Rabbits are soft and can be cuddled like a dog or cat but are much less work. “You need to get them fresh food and water every day and once a week clean their cage,” Zundel says. “You can potty train rabbits, too.” Rabbits can bite when provoked, so steer clear of rabbits until your kids are old enough to not pull tails. Rabbits live eight to 10 years.
3. Leopard gecko
Reptiles have a bad rap but one of Zundel’s top recommendations is a leopard gecko. Approximately six inches in length, these geckos are tame and low-maintenance. They eat inexpensive live crickets and mealworms and don’t require special lighting to keep them warm — a heating pad under their tank will do. “You can take them out and handle them, and they usually will tolerate that pretty well,” she says.

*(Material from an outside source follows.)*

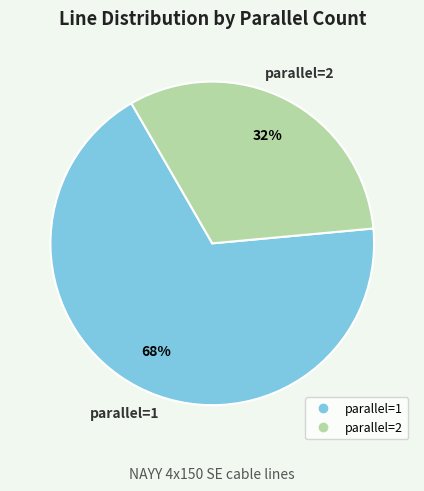

Does any single category account for the majority?

Yes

Parakeets and cockatiels can make great family pets, Zundel says, especially if they’ve been handfed from birth. “They are very nice and very sweet and can live up to 20 years,” she says. You can train the birds to sit on your finger or shoulder and they can even learn to talk.” Birds are generally best with kids ages 10 and up who know how to be gentle with fragile animals.
They aren’t cuddly — unless you’re talking about constrictors — but if you’re looking for an easy pet, snakes fit the bill. “You only need to feed them one appropriate-size mouse once every seven to 14 days,” Zundel says. “Little kids can handle them and most snakes really aren’t going to bite.” Zundel recommends cornsnakes for families because they are around four or five feet long and don’t eat large prey.
Spiders make great pets, as long as you leave them alone. Tarantulas need to be treated like fish, Zundel says. They’re OK to look at in the tank but it’s best not to get them out. “Some of them will tolerate handling but they’re never really going to enjoy it,” she says. Tarantulas eat one cricket a week at about 10 cents a pop, so they are dirt cheap to feed.